After I got there, a bar regular, Timmy, found a seat just down the bar from me. He's about 70, a rough looking army vet in a Vietnam ball cap. He and Jimmy had a couple-minute lively conversation before Jimmy turned to me and said, "Ashley, I'm so sorry, this is Timmy!" Wondering what about my face had told Jimmy I needed to be included, I leaned across the three seats, offered my hand and said, "Nice to meet you, Timmy! I'm Ashley." Thus began many more lively conversations.
Timmy worked as a boat deliverer for 13 years- Hinckley's mostly.

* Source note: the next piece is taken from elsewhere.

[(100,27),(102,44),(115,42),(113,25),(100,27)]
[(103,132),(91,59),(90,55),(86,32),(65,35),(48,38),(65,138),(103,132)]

He asked me where I was headed after Camden. When I told him southeast Harbor, then Northwest Harbor, he answered, "No you're not."
Cue my puzzled expression.
"You can't afford to breathe the air at Northwest."

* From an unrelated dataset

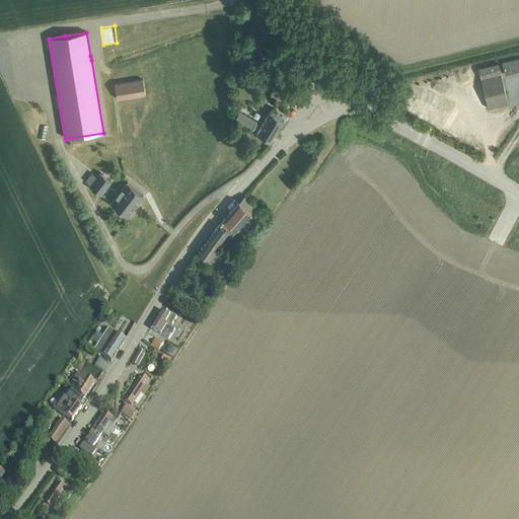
[(518,58),(502,63),(505,75),(518,71),(518,58)]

"Aw man, then the beer's gonna be pretty steep too then, huh?"
Something else I learned from Timmy- human flesh tastes like salt pork. I thanked him for the trivia, and attempted a change of subject.
Kaley never showed up. She was probably afraid she'd lose at cribbage. Who can blame her?

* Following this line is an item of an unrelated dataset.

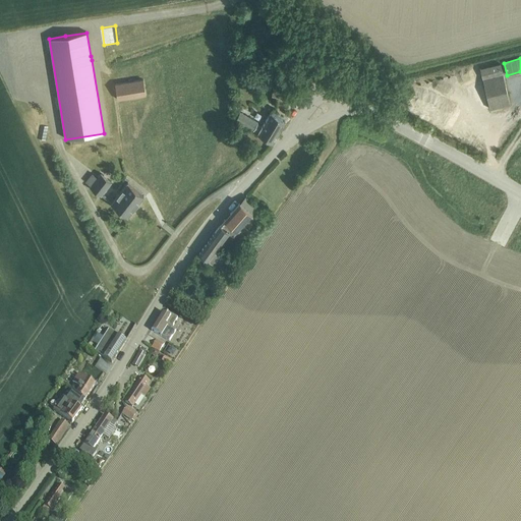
[(480,68),(489,109),(510,105),(501,64),(480,68)]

Later, we had supper on the boat and watched "Sweet Home Alabama"- Barry's favorite.
This morning, I went to The Bagel Cafe and had yum-oh breakfast casserole and iced coffee. Barry met his friend Bill at Camden Deli. Then we met up and Bill drove us all over Maine. We went to Beth's Farm for some fruits and veggies. Barry had some strawberry shortcake that was out of this world. He let me try a bite and I almost went into sugar shock.
From there, Bill took us to Hannaford's, the grocery store. He was a great host. This is beautiful country up here and he's rightfully proud to show it off. On our way back to the boat, he pulled up at a "beach" across the harbor from where he lives. It was a beautiful view. Apparently, all the boats moored in the harbor maintain their own moorings. The city sells permits for the right to "install" your mooring, then you keep up with the maintenance yourself. Barry and I found this strange.
Now, here we are. It's raining on and off, very gloomy looking out.
Later, we have a meat order to pick up. And perhaps I'll play some cribbage.